Right now I am using this, but it seems to be very slow and also prints the columns as lists. Additionally, here I am manually adding columns to my list. Is there a more efficient way using numpy and reading the columns as arrays?
If not this, I was thinking of converting it to a .txt or .csv as they are easier to read.

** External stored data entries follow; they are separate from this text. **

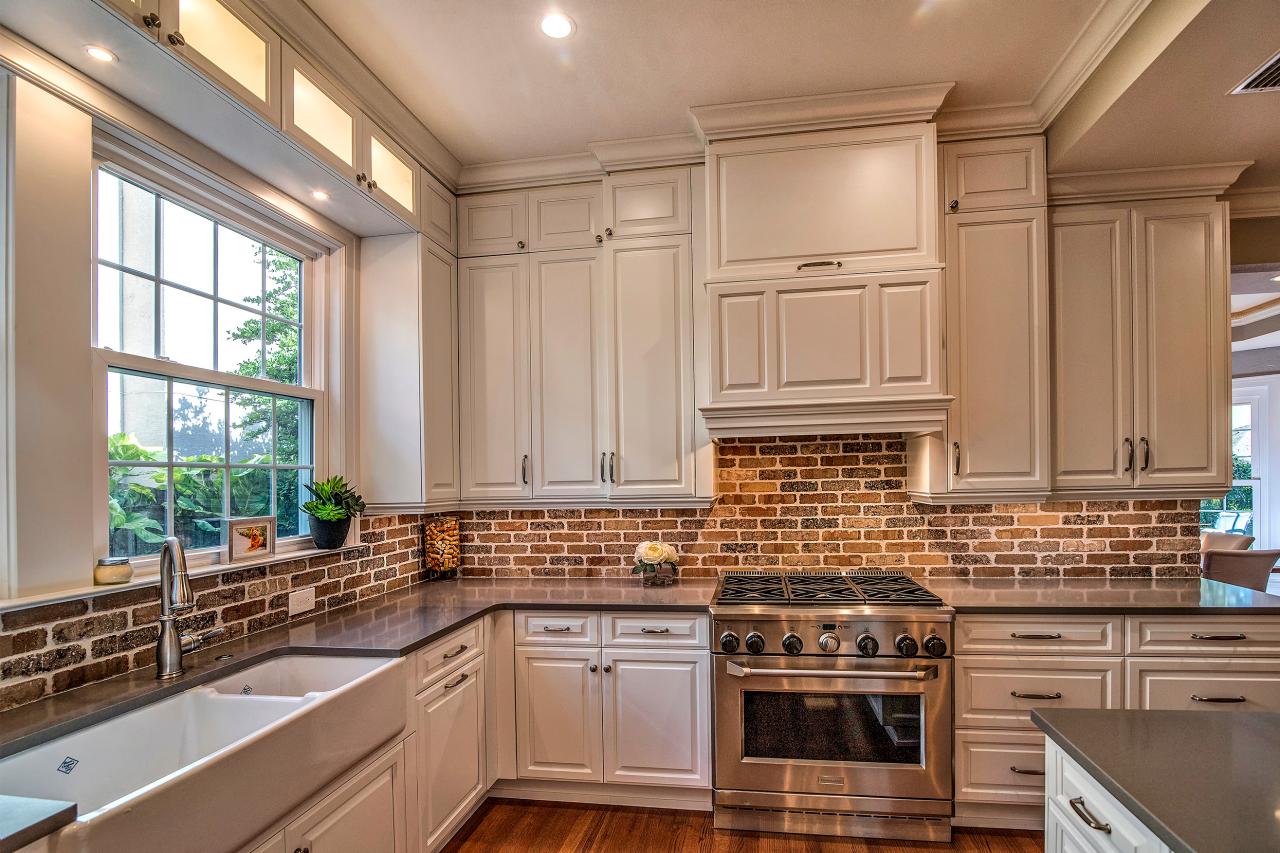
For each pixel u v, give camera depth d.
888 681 2.26
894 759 2.28
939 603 2.30
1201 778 1.00
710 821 2.44
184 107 1.69
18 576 1.40
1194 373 2.53
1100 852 1.08
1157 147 2.35
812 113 2.46
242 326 2.19
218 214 2.06
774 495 2.95
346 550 2.51
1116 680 2.27
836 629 2.28
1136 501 2.75
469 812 2.32
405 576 2.91
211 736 1.57
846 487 2.91
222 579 1.96
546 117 2.54
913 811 2.27
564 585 2.90
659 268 2.75
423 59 2.14
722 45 2.10
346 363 2.59
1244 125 2.19
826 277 2.47
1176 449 2.53
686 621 2.46
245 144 1.89
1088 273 2.57
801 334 2.49
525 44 2.08
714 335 2.54
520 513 3.13
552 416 2.87
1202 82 1.93
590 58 2.16
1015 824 2.35
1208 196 2.54
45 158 1.47
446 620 2.24
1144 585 2.63
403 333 2.64
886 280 2.44
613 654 2.50
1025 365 2.51
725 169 2.55
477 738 2.40
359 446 2.65
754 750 2.34
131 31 1.40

What would be the most efficient option?
Also, I have the same file in .ods and .xlsx, so using either one is fine.
import xlrd
workbook = xlrd.open_workbook("Folds5x2_pp.xlsx","rb")
sheets = workbook.sheet_names()
print sheets
required_data = []
for sheet_name in sheets:
sh = workbook.sheet_by_name(sheet_name)
for rownum in range(sh.nrows):
row_val = sh.row_values(rownum)
required_data.append((row_val[0], row_val[1]))
print required_data
Try using openpyxl
>>> from openpyxl import load_workbook
>>> wb = load_workbook('Folds5x2_pp.xlsx', read_only=True)
>>> print wb.sheetnames
['Sheet1', 'Sheet2', 'Sheet3']
>>> ws = wb.get_sheet_by_name('Sheet1')
>>> cols = 0 # column index
>>> x2 = np.array([r[cols].value for r in ws.iter_rows()])
or you can try pandas to_records
import pandas as pd;
df = pd.read_excel('Folds5x2_pp.xlsx');
x2 = df.to_records()